While relapse often seems to come out of the blue from the perspective of the participant, Shah says, hindsight often yields indicators that the individual was a risk. The clues can come from what they post, who they talk with, and the places they frequent.

“Over the past five years, we have been working to use emerging mobile sensing capabilities from smartphones and wearable sensors to build models that can predict, in real-time, the likelihood that someone will lapse back to drug use,” Shah says. Working with his students, he recently published two articles predicting the risk of relapse based solely on the language that participants used while engaging with the A-CHESS system.

Curtin’s lab is about to complete a first project that has followed people with alcohol use disorder for the first 3 months of their sobriety and can predict with better than 80 percent accuracy whether they will use alcohol on any given day. Using cell phone communications, including voice calls and texts, and GPS data to establish locations where individuals have used alcohol in the past, the researchers can monitor signals about the integrity of an individual’s recovery and abstinence.

“More importantly, we can do this with almost complete passiveness, with no burden placed on the individual,” Curtin says.
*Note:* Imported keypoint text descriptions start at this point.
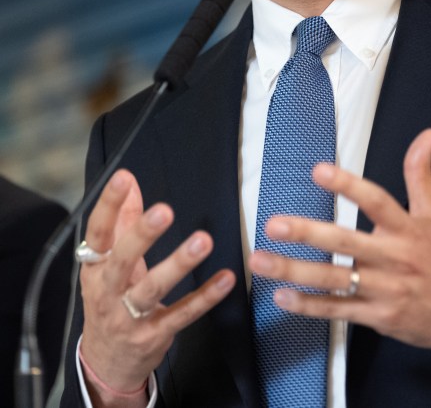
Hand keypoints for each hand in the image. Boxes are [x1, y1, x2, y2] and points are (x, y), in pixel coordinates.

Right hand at [79, 169, 234, 403]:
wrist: (106, 362)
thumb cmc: (110, 300)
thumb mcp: (107, 264)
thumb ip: (121, 222)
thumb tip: (131, 182)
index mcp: (95, 268)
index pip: (98, 233)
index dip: (108, 205)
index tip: (123, 178)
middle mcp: (108, 291)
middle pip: (122, 260)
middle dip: (142, 235)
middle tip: (165, 211)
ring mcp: (129, 317)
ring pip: (152, 289)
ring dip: (178, 264)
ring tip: (203, 240)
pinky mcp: (154, 335)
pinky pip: (182, 314)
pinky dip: (204, 297)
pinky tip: (225, 278)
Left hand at [249, 129, 430, 358]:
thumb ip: (421, 173)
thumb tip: (427, 134)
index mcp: (407, 230)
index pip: (375, 201)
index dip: (348, 185)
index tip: (318, 171)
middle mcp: (394, 259)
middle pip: (346, 244)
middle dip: (307, 234)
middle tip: (274, 224)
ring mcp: (385, 291)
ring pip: (335, 279)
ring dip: (296, 272)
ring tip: (263, 262)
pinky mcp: (378, 318)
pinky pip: (339, 310)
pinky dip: (310, 306)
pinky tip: (283, 297)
HITS Team Publishes on Health Disparities

Two journal articles from the HITS (Health Information Technology Studies) team, one published in Health Communication and the other in Health Education Research, tackle the role of information technologies in health disparities.

The Health Communication paper led by Juwon Hwang, “Health Information Sources, Perceived Vaccination Benefits, and Maintenance of Childhood Vaccination Schedules,” investigates the associations between evaluations of health information sources, parental perceptions of childhood vaccination benefits, and the maintenance of vaccination schedules for their children. Analyzing a sample of 4,174 parents who have at least one child under the age of 18, including 138 with a childhood autism diagnosis. The study finds social media are negatively associated with their perceptions of vaccination benefits compared with TV, magazines, and interpersonal talk.  The full citation is below:

  • Hwang, J., & Shah, D. V. (2018). Health Information Sources, Perceived Vaccination Benefits, and Maintenance of Childhood Vaccination Schedules. Health Communication, 1-10.

The paper led by Dami Ko, “Physical Activity in Persons with Diabetes: Its Relationship with Media Use for Health Information, Socioeconomic Status and Age,” analyzes national survey data of 770 persons with diabetes distinguished into either a low or high SES group. Results reveal television use was associated with increased physical activity levels, whereas Internet use was associated with decreased physical activity, especially in older, low SES persons with diabetes. The findings suggest media targeting strategies to provide PA-related information to low SES persons with diabetes. The full citation is below:

  • Ko, D., Myung, E., Moon, T. J., & Shah, D. V. (2019). Physical activity in persons with diabetes: its relationship with media use for health information, socioeconomic status and age. Health Education Research.